Having a brother in high school at the time of FNX’s launch in the early 80s I can remember sitting in his room, riding in his car or hanging out in the backyard with the older generation listening to the unique sounds of bands like R.E.M., Echo and the Bunnymen, Jane’s Addiction, The Cure, The Psychedelic Furs and thinking this was how music should sound.

From the mid 1980s on, I was hooked. While many of my friends in middle school were duped by corporate pop I was a devout FNX listener.

I preferred the haunting guitar of Johnny Marr on The Smiths’ ‘How Soon is Now’ to anything being played on Kiss 108. I was intrigued by the lyrics of Matt Johnson on The The’s ‘Beat(en) Generation’ to the cliché verses being pumped out by pop superstars. I was fascinated by the melancholy of Robert Smith on every song produced off The Cure’s Disintegration album.

While I was an earlier listener, when my peers began to listen to bands like Nirvana and Pear Jam they began delving back into the FNX catalog to see what they had missed.

Shows like Julie Kramer’s ‘Leftover Lunch’ exposed the bands that laid the groundwork for Nirvana to whole new generation of listeners.
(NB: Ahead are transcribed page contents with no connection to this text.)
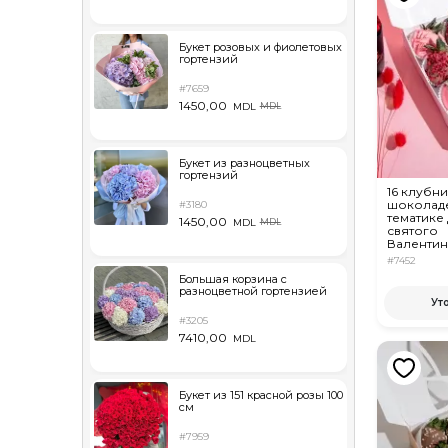
Букет розовых и фиолетовых
гортензий
#7659
1450,00
MDL
MDL
Букет из разноцветных
гортензий
16 клубни
шоколаде
#3180
тематике
1450,00
MDL
MDL
святого
Валентин
#7452
Большая корзина с
разноцветной гортензией
Ут
#3205
7410,00
MDL
Букет из 151 красной розы 100
см
#7959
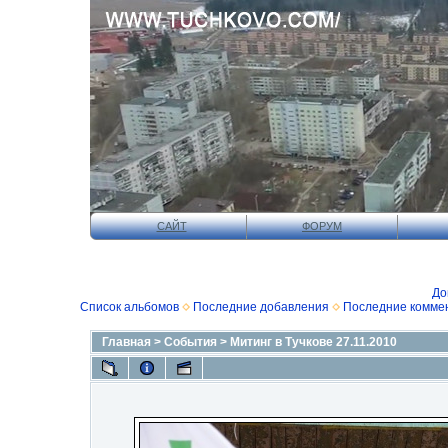
САЙТ
ФОРУМ
До
Список альбомов
Последние добавления
Последние комме
Главная
>
События
>
Митинг в Тучкове 27.11.2010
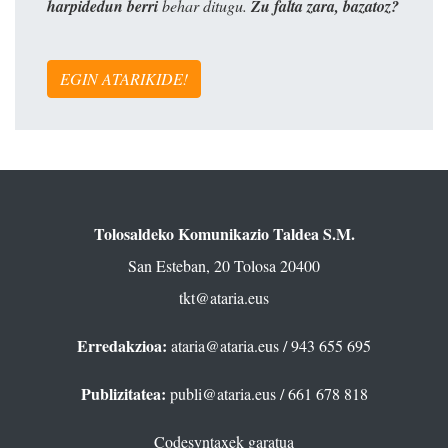
harpidedun berri
behar ditugu.
Zu falta zara, bazatoz?
EGIN ATARIKIDE!
Tolosaldeko Komunikazio Taldea S.M.
San Esteban, 20 Tolosa 20400
tkt@ataria.eus
Erredakzioa:
ataria@ataria.eus
/ 943 655 695
Publizitatea:
publi@ataria.eus
/ 661 678 818
Codesyntaxek garatua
Soon it wasn’t enough to know about the grunge movement. To be a true “Alternateen’ in the early 1990s you had to have a deep appreciation for bands like The Pixies, Jane’s Addiction, Sonic Youth, The Jesus Lizard and industrial rock like Nine Inch Nails and Ministry (or as some put it ‘industrial warehouse slam dancing music’).

In fact, Kurt Cobain said he wrote the youth anthem ‘Smells Like Teen Spirit’ as an attempt to write a song as good as any by The Pixies -the Boston based band discovered by FNX.  Cobain cited them as one of his biggest influences. I’d argue the sale of The Pixies first album skyrocketed after that quote was published in magazines like Rolling Stones and Spin.

Now that FNX will be off the air soon and replaced by god knows what, it’s sad to think what could have been.  What music movement FNX could have launched next, as it did on a hot, humid night in August 1991.  Even more alarming, is to imagine a world where the next Pixies or Nirvana might soon be ignored, as corporate radio replaces the heart and soul of independent radio.